By default, populations whose mean is closer than a few standard deviations from one of the edge values are discarded. This is encoded in the function FlowCal.mef.selection_std(). A different method can be used by providing a different function to FlowCal.mef.get_transform_fxn() through the argument selection_fxn. This argument can even be None, in which case no populations are discarded. Finally, one can manually discard a population by using None as its MEF fluorescence value in mef_values. Discarding populations specified in this way is performed in addition to selection_fxn.

4. Standard Curve Calculation¶

A bead fluorescence model is fitted to the fluorescence values of each subpopulation in a.u., as calculated in step 2, and in MEF units, as provided in mef_values.
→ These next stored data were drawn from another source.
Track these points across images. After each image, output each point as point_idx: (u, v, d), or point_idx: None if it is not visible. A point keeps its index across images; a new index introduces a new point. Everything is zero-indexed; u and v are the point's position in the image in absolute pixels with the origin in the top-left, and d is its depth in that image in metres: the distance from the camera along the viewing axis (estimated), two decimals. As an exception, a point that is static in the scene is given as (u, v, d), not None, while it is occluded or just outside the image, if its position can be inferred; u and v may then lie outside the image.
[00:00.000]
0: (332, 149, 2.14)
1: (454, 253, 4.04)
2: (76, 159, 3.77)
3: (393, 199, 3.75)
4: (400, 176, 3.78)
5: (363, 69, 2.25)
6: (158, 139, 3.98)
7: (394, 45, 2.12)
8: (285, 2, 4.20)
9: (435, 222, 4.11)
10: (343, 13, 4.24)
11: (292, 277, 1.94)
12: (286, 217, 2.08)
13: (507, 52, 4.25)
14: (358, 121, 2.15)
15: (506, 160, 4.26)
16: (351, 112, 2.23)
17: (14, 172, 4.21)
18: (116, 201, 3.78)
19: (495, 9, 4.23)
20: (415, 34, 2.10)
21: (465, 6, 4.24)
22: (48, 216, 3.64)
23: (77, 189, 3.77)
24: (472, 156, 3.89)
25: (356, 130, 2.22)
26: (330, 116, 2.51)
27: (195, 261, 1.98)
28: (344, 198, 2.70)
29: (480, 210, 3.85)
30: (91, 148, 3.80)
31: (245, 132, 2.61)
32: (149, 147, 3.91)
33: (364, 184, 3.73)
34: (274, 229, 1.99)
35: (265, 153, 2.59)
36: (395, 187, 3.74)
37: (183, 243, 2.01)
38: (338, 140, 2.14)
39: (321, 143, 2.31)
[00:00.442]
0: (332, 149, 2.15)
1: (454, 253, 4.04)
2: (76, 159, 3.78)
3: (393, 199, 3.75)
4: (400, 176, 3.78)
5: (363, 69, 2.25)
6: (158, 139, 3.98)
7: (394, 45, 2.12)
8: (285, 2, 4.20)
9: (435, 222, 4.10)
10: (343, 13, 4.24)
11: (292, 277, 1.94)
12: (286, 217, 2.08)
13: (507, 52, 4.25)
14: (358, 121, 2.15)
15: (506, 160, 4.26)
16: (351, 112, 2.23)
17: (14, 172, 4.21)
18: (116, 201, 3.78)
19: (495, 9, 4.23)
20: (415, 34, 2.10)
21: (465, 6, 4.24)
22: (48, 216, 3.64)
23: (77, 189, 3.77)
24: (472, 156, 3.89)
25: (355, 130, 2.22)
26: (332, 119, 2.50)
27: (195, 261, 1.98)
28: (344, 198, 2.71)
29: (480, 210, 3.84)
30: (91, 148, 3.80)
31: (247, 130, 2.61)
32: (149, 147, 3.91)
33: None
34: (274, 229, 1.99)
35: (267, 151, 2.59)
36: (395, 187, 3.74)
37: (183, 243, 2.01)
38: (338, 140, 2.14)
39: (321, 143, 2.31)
A standard curve can then be calculated from the bead fluorescence model.

A plot with a default filename of std_crv_<channel>_<beads_filename>.png is generated by FlowCal.mef.get_transform_fxn() for each channel in mef_channels after the completion of this step. This plot shows the fluorescence values of each population in a.u. and MEF, the fitted bead fluorescence model, and the resulting standard curve. Such plot is shown below, for sample001.fcs and channel FL1.

It is worth noting that the bead fluorescence model and the standard curve are different, in that bead fluorescence is also affected by bead autofluorescence, its fluorescence when no fluorophore is present. To obtain the standard curve, autofluorescence is eliminated from the model. Such a model is fitted in FlowCal.mef.fit_beads_autofluorescence(), but a different model can be provided to FlowCal.mef.get_transform_fxn() using the argument fitting_fxn.

After these steps, a transformation function is generated using the standard curve, and returned.

FlowCal.mef.get_transform_fxn() has more customization options. For more information, consult the reference.